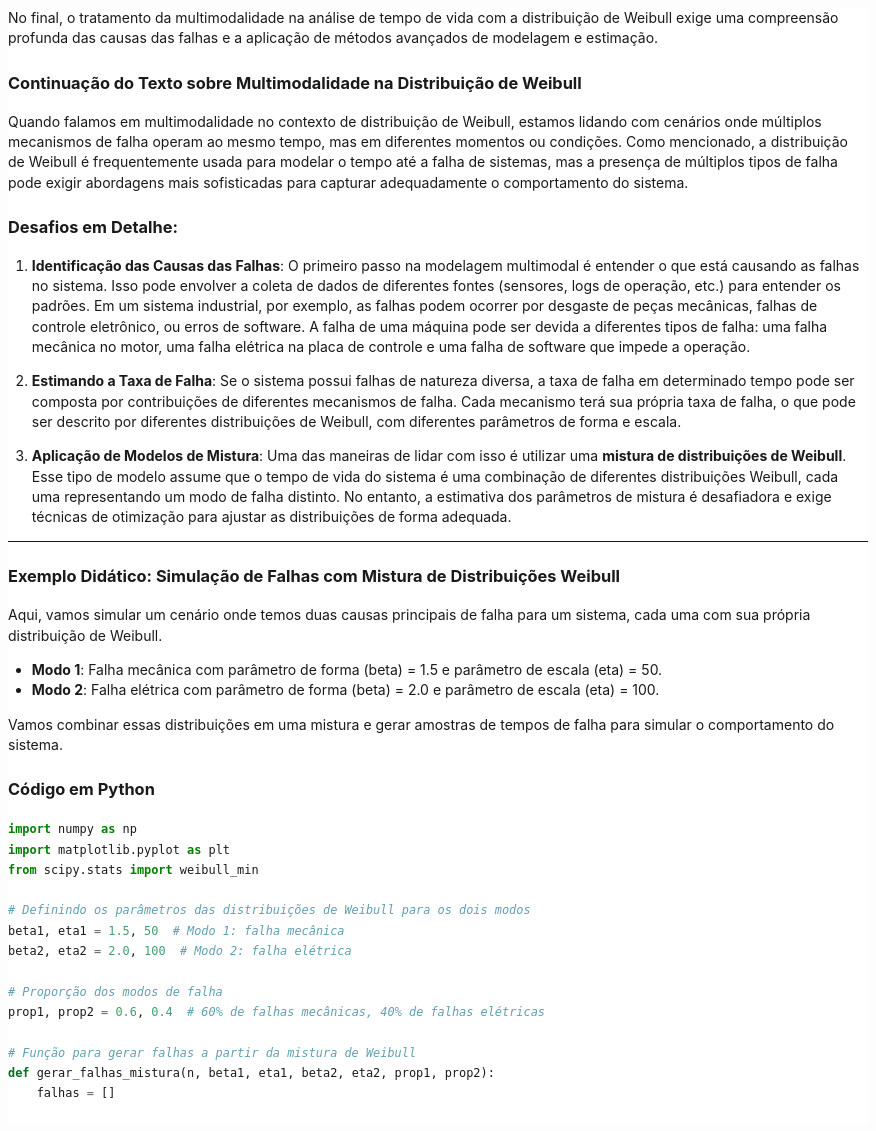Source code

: No final, o tratamento da multimodalidade na análise de tempo de vida com a distribuição de Weibull exige uma compreensão profunda das causas das falhas e a aplicação de métodos avançados de modelagem e estimação.

### Continuação do Texto sobre Multimodalidade na Distribuição de Weibull

Quando falamos em multimodalidade no contexto de distribuição de Weibull, estamos lidando com cenários onde múltiplos mecanismos de falha operam ao mesmo tempo, mas em diferentes momentos ou condições. Como mencionado, a distribuição de Weibull é frequentemente usada para modelar o tempo até a falha de sistemas, mas a presença de múltiplos tipos de falha pode exigir abordagens mais sofisticadas para capturar adequadamente o comportamento do sistema.

### Desafios em Detalhe:

1. **Identificação das Causas das Falhas**:
   O primeiro passo na modelagem multimodal é entender o que está causando as falhas no sistema. Isso pode envolver a coleta de dados de diferentes fontes (sensores, logs de operação, etc.) para entender os padrões. Em um sistema industrial, por exemplo, as falhas podem ocorrer por desgaste de peças mecânicas, falhas de controle eletrônico, ou erros de software. A falha de uma máquina pode ser devida a diferentes tipos de falha: uma falha mecânica no motor, uma falha elétrica na placa de controle e uma falha de software que impede a operação.

2. **Estimando a Taxa de Falha**:
   Se o sistema possui falhas de natureza diversa, a taxa de falha em determinado tempo pode ser composta por contribuições de diferentes mecanismos de falha. Cada mecanismo terá sua própria taxa de falha, o que pode ser descrito por diferentes distribuições de Weibull, com diferentes parâmetros de forma e escala.

3. **Aplicação de Modelos de Mistura**:
   Uma das maneiras de lidar com isso é utilizar uma **mistura de distribuições de Weibull**. Esse tipo de modelo assume que o tempo de vida do sistema é uma combinação de diferentes distribuições Weibull, cada uma representando um modo de falha distinto. No entanto, a estimativa dos parâmetros de mistura é desafiadora e exige técnicas de otimização para ajustar as distribuições de forma adequada.

---

### Exemplo Didático: Simulação de Falhas com Mistura de Distribuições Weibull

Aqui, vamos simular um cenário onde temos duas causas principais de falha para um sistema, cada uma com sua própria distribuição de Weibull.

- **Modo 1**: Falha mecânica com parâmetro de forma (beta) = 1.5 e parâmetro de escala (eta) = 50.
- **Modo 2**: Falha elétrica com parâmetro de forma (beta) = 2.0 e parâmetro de escala (eta) = 100.

Vamos combinar essas distribuições em uma mistura e gerar amostras de tempos de falha para simular o comportamento do sistema.

### Código em Python

```python
import numpy as np
import matplotlib.pyplot as plt
from scipy.stats import weibull_min

# Definindo os parâmetros das distribuições de Weibull para os dois modos
beta1, eta1 = 1.5, 50  # Modo 1: falha mecânica
beta2, eta2 = 2.0, 100  # Modo 2: falha elétrica

# Proporção dos modos de falha
prop1, prop2 = 0.6, 0.4  # 60% de falhas mecânicas, 40% de falhas elétricas

# Função para gerar falhas a partir da mistura de Weibull
def gerar_falhas_mistura(n, beta1, eta1, beta2, eta2, prop1, prop2):
    falhas = []
    
```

________________________________________

● Task instructions: Copy out all the data exactly. No images belong in the copy.

● Task solution:
Source code

: No final, o tratamento da multimodalidade na análise de tempo de vida com a distribuição de Weibull exige uma compreensão profunda das causas das falhas e a aplicação de métodos avançados de modelagem e estimação.

### Continuação do Texto sobre Multimodalidade na Distribuição de Weibull

Quando falamos em multimodalidade no contexto de distribuição de Weibull, estamos lidando com cenários onde múltiplos mecanismos de falha operam ao mesmo tempo, mas em diferentes momentos ou condições. Como mencionado, a distribuição de Weibull é frequentemente usada para modelar o tempo até a falha de sistemas, mas a presença de múltiplos tipos de falha pode exigir abordagens mais sofisticadas para capturar adequadamente o comportamento do sistema.

### Desafios em Detalhe:

1. **Identificação das Causas das Falhas**:
   O primeiro passo na modelagem multimodal é entender o que está causando as falhas no sistema. Isso pode envolver a coleta de dados de diferentes fontes (sensores, logs de operação, etc.) para entender os padrões. Em um sistema industrial, por exemplo, as falhas podem ocorrer por desgaste de peças mecânicas, falhas de controle eletrônico, ou erros de software. A falha de uma máquina pode ser devida a diferentes tipos de falha: uma falha mecânica no motor, uma falha elétrica na placa de controle e uma falha de software que impede a operação.

2. **Estimando a Taxa de Falha**:
   Se o sistema possui falhas de natureza diversa, a taxa de falha em determinado tempo pode ser composta por contribuições de diferentes mecanismos de falha. Cada mecanismo terá sua própria taxa de falha, o que pode ser descrito por diferentes distribuições de Weibull, com diferentes parâmetros de forma e escala.

3. **Aplicação de Modelos de Mistura**:
   Uma das maneiras de lidar com isso é utilizar uma **mistura de distribuições de Weibull**. Esse tipo de modelo assume que o tempo de vida do sistema é uma combinação de diferentes distribuições Weibull, cada uma representando um modo de falha distinto. No entanto, a estimativa dos parâmetros de mistura é desafiadora e exige técnicas de otimização para ajustar as distribuições de forma adequada.

---

### Exemplo Didático: Simulação de Falhas com Mistura de Distribuições Weibull

Aqui, vamos simular um cenário onde temos duas causas principais de falha para um sistema, cada uma com sua própria distribuição de Weibull.

- **Modo 1**: Falha mecânica com parâmetro de forma (beta) = 1.5 e parâmetro de escala (eta) = 50.
- **Modo 2**: Falha elétrica com parâmetro de forma (beta) = 2.0 e parâmetro de escala (eta) = 100.

Vamos combinar essas distribuições em uma mistura e gerar amostras de tempos de falha para simular o comportamento do sistema.

### Código em Python

```python
import numpy as np
import matplotlib.pyplot as plt
from scipy.stats import weibull_min

# Definindo os parâmetros das distribuições de Weibull para os dois modos
beta1, eta1 = 1.5, 50  # Modo 1: falha mecânica
beta2, eta2 = 2.0, 100  # Modo 2: falha elétrica

# Proporção dos modos de falha
prop1, prop2 = 0.6, 0.4  # 60% de falhas mecânicas, 40% de falhas elétricas

# Função para gerar falhas a partir da mistura de Weibull
def gerar_falhas_mistura(n, beta1, eta1, beta2, eta2, prop1, prop2):
    falhas = []
    
```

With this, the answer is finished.